It was a rekindling of a friendship that lay dormant for 56 years.
On Memorial Day, at his lavish hillside manor, philanthropist Fred Kort, 77, reunited with an old friend, Victor Bilski, 80, for the first time since May 8, 1945 — the day World War II ended in Europe. In the Korts’ living room, where Chinese figurines and images of Asian courtiers dance across the walls, the pair enthusiastically introduced each other to their families and friends. Upon meeting Bilski for the first time, Kort’s 21-year-old daughter, Susie, joked, “You haven’t changed a bit.”
It was a reunion that nearly didn’t happen. After his postwar arrival in Los Angeles, Fred Kort steadily established himself as a business success story in the downtown L.A. offices of his company, Imperial Toys. Meanwhile, for nearly 40 years, Bilski lived in Valley Village, just a short drive away from Kort’s home in Trousdale Estates, and worked at Canter’s Delicatessen.
“He probably served me corned beef a million times,” said an amused Kort, who frequents the Fairfax Avenue deli.

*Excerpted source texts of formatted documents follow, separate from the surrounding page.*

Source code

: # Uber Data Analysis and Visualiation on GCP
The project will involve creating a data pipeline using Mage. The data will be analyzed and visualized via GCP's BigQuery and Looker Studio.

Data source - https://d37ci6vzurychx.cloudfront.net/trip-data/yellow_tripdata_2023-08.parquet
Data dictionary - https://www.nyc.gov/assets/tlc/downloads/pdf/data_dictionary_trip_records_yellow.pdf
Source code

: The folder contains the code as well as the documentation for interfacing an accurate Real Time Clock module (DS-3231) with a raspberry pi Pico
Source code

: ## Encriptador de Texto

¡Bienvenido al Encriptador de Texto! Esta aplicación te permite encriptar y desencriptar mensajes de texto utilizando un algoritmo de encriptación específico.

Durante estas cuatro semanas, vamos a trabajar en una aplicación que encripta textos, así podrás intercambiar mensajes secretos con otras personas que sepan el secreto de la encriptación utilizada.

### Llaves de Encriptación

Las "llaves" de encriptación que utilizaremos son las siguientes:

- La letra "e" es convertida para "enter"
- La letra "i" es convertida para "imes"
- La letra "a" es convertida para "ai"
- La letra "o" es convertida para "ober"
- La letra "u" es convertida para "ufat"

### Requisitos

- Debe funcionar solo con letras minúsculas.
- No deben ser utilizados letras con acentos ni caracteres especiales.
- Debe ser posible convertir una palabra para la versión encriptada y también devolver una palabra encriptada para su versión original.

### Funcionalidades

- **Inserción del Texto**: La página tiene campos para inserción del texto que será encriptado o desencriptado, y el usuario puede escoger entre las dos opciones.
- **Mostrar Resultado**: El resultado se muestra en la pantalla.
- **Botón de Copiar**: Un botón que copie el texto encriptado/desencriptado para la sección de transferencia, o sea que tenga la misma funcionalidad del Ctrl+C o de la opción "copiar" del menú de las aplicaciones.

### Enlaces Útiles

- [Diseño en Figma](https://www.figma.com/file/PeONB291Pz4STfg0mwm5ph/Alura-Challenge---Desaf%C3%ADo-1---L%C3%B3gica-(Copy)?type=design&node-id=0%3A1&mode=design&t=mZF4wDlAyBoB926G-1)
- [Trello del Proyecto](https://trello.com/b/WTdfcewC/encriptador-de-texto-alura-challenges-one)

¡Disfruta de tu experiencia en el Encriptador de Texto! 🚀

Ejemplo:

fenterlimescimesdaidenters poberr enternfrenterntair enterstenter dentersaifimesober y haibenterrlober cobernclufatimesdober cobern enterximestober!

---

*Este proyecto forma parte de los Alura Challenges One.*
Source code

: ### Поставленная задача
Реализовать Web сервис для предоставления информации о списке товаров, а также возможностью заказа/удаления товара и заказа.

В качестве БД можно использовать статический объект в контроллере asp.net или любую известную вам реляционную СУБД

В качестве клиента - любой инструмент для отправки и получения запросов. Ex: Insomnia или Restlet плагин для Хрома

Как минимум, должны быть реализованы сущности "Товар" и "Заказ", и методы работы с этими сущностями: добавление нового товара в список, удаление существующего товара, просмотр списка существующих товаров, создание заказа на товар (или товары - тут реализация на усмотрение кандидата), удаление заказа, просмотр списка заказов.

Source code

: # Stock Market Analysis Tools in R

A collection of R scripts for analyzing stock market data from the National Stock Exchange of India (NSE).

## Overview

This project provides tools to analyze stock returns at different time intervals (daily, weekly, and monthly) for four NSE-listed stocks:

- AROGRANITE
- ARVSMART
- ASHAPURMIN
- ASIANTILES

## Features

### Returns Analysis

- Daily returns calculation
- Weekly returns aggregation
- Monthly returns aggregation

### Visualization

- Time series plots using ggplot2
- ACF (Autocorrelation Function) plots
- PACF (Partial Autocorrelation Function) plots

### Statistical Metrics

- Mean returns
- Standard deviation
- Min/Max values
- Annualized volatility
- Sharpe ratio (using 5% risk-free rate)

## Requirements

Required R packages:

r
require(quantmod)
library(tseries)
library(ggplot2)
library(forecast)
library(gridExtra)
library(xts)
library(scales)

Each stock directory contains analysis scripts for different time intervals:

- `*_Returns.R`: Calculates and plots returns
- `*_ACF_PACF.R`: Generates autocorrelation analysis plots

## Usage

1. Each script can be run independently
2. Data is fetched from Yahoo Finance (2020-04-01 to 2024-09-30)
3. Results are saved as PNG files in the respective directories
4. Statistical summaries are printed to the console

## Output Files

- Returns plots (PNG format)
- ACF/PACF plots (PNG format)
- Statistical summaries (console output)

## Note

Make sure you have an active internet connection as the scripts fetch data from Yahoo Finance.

Despite their visibility, Bilski and Kort had somehow managed to elude one another. During Bilski’s years working the Canter’s counters, he never came across Kort, who attained a high profile in the business and philanthropic world (including support of the Tel Aviv Foundation, Bar-Ilan University, Yad Vashem, and the U.S. Holocaust Museum in Washington, D.C.).
But fate finally intervened. In April, the Los Angeles Times featured an article on Fred Kort as one of two remaining survivors of Treblinka, illustrated by a war-era photo of Kort with an unidentified friend.
Over his morning newspaper and tea, Bilski’s son, Paul, recognized his father as the unidentified man in the photo.
Paul and his father contacted Kort, and they scheduled a Memorial Day meeting. “I couldn’t sleep the whole night,” Bilski said.
With family, friends and press gathered around, the two survivors hugged and retired to the living room to reminisce. They remembered when, during their slave-labor years together, they removed ice with pickaxes from the tracks of the Ostbahn, the Nazi railroad system in the Eastern occupied territory, and when they knocked out a kapo (a Jew co-opted by the Nazis) who threatened to turn them in.
They both recalled being rounded up and locked within the confines of the Lodz ghetto, from which Kort escaped on May 26, 1940. Bilski eventually skipped to Sweden and, after locating his two sisters, emigrated to Melbourne until 1957, when he arrived stateside.
After a few hours reconnecting over albums of old photos, Kort and Bilski retreated to the dining room, where Kort’s wife, Barbara, had prepared a lox-and-bagel spread that included pastries from Canter’s (Where else?). Throughout lunch, the Kort and Bilski families were still in a state of disbelief over the circumstances of their union.
“I always thought he was in Germany,” said Bilski of Kort. “I never would have imagined that he was in California.”
Kort promised that they would make up for lost time. “We’ll be seeing a lot of each other,” he said, putting an arm around his old friend.